When I first saw  the HTML title of the tech blog Pando – Speaking truth to the new power – it grabbed me by the throat.

Recently Oxfam have announced that by 2016 the combined wealth of the richest one percent will be greater than that of the other 99 percent unless serious action is taken. To be part of the 1% you need to have $2.7 million in assets or hidden in your mattress.

This is some pretty serious coin.

In Australia, according to the ABS, the wealthiest 20% of households have an average net worth of $2.2 million. Again, this is some serious coin. The poorest 20% of households have a net worth of $31,000.

The recent experience  in Australia mirrors the global trend where disparity in wealth has been increasing. Since the 1980’s the Gini coefficient, a common measure of wealth inequality, has been growing, meaning as a nation we’re becoming more unequal, and wealth is unevenly distributed.

So what can be done?

Pando have it right; we need to speak a our truth(s) to the new power.

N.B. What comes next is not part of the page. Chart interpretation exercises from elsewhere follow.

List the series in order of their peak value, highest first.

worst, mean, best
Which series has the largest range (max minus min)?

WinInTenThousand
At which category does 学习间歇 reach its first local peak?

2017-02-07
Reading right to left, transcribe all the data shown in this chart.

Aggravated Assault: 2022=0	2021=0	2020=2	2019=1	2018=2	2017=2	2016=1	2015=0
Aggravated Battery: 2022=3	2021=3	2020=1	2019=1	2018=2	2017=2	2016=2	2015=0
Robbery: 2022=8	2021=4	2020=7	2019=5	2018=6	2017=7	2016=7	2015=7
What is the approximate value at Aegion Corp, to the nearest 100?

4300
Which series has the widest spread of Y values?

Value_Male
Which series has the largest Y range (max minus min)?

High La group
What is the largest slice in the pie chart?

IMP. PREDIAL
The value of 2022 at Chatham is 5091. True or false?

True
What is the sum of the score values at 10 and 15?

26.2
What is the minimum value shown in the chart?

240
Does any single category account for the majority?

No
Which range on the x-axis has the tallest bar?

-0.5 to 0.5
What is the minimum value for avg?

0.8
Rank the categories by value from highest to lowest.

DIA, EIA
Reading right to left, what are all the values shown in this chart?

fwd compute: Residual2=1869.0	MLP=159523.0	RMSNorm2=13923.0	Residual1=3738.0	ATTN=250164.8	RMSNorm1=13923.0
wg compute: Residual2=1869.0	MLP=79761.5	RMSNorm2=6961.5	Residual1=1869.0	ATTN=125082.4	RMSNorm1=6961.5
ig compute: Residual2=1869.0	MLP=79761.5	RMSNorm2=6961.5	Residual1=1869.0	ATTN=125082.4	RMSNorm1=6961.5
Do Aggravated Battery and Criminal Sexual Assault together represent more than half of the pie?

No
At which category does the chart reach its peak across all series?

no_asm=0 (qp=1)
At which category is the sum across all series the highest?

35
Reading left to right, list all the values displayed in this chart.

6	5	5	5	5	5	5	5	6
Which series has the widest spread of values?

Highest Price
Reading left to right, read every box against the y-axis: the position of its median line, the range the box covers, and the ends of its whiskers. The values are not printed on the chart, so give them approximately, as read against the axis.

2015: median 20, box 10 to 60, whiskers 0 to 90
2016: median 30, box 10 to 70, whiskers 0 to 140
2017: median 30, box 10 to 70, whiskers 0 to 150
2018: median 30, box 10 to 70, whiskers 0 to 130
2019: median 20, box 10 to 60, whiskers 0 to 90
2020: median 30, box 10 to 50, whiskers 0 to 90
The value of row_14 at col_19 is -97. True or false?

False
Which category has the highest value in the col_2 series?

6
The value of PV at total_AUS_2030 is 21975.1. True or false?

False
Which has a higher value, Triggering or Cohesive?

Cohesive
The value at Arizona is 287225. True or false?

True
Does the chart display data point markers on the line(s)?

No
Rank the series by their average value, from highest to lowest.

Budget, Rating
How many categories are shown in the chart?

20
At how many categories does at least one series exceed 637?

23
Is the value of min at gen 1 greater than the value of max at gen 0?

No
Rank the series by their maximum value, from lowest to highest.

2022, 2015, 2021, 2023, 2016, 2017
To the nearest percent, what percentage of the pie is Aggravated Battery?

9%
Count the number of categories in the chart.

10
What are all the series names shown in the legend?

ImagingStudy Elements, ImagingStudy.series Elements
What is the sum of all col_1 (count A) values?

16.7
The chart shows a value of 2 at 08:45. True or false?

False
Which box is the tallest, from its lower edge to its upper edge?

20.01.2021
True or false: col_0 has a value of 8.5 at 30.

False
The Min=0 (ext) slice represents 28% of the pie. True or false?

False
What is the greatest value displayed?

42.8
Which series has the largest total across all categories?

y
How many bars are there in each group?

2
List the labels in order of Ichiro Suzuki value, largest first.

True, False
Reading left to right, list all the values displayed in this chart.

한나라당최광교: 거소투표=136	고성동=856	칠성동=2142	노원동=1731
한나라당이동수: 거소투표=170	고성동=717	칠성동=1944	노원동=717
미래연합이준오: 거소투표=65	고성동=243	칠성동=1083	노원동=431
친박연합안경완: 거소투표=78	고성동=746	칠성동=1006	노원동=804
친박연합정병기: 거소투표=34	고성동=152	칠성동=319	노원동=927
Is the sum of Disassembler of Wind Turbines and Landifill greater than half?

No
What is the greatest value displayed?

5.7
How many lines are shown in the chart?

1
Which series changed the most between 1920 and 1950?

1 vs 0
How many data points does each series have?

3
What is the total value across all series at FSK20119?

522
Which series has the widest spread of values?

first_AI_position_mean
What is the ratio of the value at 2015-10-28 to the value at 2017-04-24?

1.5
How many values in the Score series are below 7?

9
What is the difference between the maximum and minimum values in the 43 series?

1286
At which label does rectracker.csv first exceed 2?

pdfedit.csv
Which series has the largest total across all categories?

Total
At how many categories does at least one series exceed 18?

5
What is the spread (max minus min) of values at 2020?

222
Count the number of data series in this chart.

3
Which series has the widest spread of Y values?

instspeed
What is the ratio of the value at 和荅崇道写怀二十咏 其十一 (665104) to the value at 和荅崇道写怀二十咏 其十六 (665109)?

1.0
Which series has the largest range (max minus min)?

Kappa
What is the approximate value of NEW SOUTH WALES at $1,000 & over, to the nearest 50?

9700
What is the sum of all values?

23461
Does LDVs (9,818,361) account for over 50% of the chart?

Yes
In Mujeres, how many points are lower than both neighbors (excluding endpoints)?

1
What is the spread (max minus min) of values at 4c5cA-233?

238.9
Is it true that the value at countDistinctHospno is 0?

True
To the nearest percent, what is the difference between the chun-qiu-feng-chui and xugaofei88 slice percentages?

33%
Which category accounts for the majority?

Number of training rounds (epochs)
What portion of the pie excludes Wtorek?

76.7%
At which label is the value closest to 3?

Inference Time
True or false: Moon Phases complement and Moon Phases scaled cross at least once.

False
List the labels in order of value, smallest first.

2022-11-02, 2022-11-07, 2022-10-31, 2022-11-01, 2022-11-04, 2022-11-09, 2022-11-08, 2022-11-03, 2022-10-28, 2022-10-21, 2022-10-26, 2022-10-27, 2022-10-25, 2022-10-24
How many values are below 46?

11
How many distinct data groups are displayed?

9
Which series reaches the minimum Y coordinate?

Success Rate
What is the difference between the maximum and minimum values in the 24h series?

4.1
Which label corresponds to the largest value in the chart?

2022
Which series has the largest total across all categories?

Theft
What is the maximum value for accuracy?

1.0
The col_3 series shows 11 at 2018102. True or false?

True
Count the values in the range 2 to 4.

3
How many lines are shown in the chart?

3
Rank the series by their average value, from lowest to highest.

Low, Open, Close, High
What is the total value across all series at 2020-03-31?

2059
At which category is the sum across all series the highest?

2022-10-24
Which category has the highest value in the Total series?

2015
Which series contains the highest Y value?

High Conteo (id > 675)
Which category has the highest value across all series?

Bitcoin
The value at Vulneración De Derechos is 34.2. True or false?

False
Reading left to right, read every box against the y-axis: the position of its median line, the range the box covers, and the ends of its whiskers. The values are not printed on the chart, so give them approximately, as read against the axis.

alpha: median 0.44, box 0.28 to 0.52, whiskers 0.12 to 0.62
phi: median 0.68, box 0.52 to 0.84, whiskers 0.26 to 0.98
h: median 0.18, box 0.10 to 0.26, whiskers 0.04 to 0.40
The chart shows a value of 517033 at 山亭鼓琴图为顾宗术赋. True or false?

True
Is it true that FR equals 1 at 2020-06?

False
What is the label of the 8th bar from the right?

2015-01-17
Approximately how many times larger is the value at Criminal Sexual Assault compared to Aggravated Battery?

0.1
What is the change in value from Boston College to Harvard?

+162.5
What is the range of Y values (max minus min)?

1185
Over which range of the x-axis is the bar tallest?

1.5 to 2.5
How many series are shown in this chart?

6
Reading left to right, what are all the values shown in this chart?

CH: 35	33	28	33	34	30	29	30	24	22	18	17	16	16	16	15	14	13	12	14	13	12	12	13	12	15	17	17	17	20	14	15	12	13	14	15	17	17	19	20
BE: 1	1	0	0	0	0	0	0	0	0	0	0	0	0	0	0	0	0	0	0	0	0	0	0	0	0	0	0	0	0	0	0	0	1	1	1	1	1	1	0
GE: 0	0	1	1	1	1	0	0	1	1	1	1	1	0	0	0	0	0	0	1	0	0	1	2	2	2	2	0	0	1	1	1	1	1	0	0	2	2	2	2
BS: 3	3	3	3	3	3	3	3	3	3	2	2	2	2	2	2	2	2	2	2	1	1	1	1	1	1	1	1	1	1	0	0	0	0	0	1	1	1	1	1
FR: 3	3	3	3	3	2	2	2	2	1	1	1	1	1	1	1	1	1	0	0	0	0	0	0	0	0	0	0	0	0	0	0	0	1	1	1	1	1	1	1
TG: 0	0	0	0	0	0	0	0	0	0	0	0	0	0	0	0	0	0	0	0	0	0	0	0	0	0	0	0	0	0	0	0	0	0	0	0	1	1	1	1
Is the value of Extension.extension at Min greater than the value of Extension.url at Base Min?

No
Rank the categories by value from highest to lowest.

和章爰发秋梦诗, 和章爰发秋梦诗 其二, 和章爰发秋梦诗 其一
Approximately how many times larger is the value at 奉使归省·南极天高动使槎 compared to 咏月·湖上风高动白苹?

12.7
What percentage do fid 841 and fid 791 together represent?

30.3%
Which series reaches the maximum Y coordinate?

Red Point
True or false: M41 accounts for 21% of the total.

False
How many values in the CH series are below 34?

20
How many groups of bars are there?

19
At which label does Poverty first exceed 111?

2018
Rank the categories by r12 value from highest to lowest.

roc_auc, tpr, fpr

Part of the answer lies in digital technology and social media which can amplify the voice of the 99%.

For example Oxfam use digital technologies to help empower Cambodian women by giving them mobile phones. In East Africa mobile phones are used to monitor drought conditions, and in Bangladesh mobile phones are used to monitor storms and rising sea levels. In northern Australia, GPS technology is used by indigenous Australians to develop innovative burn-control strategies.

In urban Australia, I believe there is a correlation between the rise of smaller parties and a fragmentation of the traditional 2 party system which has given rise to the Palmer United Party and gridlocked upper houses of parliament, and the fragmentation of traditional sources of media. The more people abandon traditional media, the more likely they will abandon the traditional political parties.

This isn’t to discount the influence of Rupert Murdoch’s News Ltd which owns 65% of all metropolitan newspapers. Rather it is a recognition that there are 14 million Australians using Facebook and 2.8 million twitter users who are accessing news and information in more convenient ways.

According to a poll last year, more Australians are choosing to source their news from independent media, blogs, social media and online. This trend is likely to continue as traditional media models continue to look for new business models to stay relevant.

Speaking a truth to the new power could be as simple as having a blog, promoting it via social media, and having something to say. It doesn’t mean there will be a revolution, but it does mean the difference between being a disempowered subject of power, and an engaged participant in the structures of power, using technology to protest, to learn, to share.

Get on board, get a blog, and say something.

It matters – you could change the world.

Photo (average) taken in Russell Street. An old hardware store which proudly proclaimed that they imported stuff is now a grocery store catering to the new urban dwellers. In one building we can see how a city, and the world has changed.